▸ Material provided
|---|

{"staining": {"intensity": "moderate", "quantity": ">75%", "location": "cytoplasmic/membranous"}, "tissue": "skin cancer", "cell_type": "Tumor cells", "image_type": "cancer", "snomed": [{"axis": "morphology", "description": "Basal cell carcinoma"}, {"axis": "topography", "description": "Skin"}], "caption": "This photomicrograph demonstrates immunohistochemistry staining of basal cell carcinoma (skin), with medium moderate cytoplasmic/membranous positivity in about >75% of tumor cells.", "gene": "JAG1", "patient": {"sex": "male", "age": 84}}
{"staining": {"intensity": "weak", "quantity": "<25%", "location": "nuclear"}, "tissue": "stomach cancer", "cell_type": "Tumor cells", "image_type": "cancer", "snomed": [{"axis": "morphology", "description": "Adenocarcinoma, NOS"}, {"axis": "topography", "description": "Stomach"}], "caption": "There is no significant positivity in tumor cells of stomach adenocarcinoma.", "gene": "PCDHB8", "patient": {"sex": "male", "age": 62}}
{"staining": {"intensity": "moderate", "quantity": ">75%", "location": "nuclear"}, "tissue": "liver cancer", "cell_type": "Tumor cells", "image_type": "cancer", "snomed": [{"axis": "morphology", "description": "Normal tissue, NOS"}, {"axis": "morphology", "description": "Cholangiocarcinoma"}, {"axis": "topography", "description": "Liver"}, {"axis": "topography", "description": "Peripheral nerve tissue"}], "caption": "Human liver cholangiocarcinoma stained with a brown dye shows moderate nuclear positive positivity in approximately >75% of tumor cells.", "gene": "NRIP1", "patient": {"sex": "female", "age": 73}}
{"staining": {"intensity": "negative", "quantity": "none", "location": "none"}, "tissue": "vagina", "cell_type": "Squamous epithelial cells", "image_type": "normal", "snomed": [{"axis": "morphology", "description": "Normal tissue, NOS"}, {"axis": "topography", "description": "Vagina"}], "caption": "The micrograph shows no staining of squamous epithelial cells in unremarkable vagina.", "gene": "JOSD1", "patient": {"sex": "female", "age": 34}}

|---|

▸ Work order
Write back every line of the material exactly as it was provided.

▸ Solution to this exercise
{"staining": {"intensity": "moderate", "quantity": ">75%", "location": "cytoplasmic/membranous"}, "tissue": "skin cancer", "cell_type": "Tumor cells", "image_type": "cancer", "snomed": [{"axis": "morphology", "description": "Basal cell carcinoma"}, {"axis": "topography", "description": "Skin"}], "caption": "This photomicrograph demonstrates immunohistochemistry staining of basal cell carcinoma (skin), with medium moderate cytoplasmic/membranous positivity in about >75% of tumor cells.", "gene": "JAG1", "patient": {"sex": "male", "age": 84}}
{"staining": {"intensity": "weak", "quantity": "<25%", "location": "nuclear"}, "tissue": "stomach cancer", "cell_type": "Tumor cells", "image_type": "cancer", "snomed": [{"axis": "morphology", "description": "Adenocarcinoma, NOS"}, {"axis": "topography", "description": "Stomach"}], "caption": "There is no significant positivity in tumor cells of stomach adenocarcinoma.", "gene": "PCDHB8", "patient": {"sex": "male", "age": 62}}
{"staining": {"intensity": "moderate", "quantity": ">75%", "location": "nuclear"}, "tissue": "liver cancer", "cell_type": "Tumor cells", "image_type": "cancer", "snomed": [{"axis": "morphology", "description": "Normal tissue, NOS"}, {"axis": "morphology", "description": "Cholangiocarcinoma"}, {"axis": "topography", "description": "Liver"}, {"axis": "topography", "description": "Peripheral nerve tissue"}], "caption": "Human liver cholangiocarcinoma stained with a brown dye shows moderate nuclear positive positivity in approximately >75% of tumor cells.", "gene": "NRIP1", "patient": {"sex": "female", "age": 73}}
{"staining": {"intensity": "negative", "quantity": "none", "location": "none"}, "tissue": "vagina", "cell_type": "Squamous epithelial cells", "image_type": "normal", "snomed": [{"axis": "morphology", "description": "Normal tissue, NOS"}, {"axis": "topography", "description": "Vagina"}], "caption": "The micrograph shows no staining of squamous epithelial cells in unremarkable vagina.", "gene": "JOSD1", "patient": {"sex": "female", "age": 34}}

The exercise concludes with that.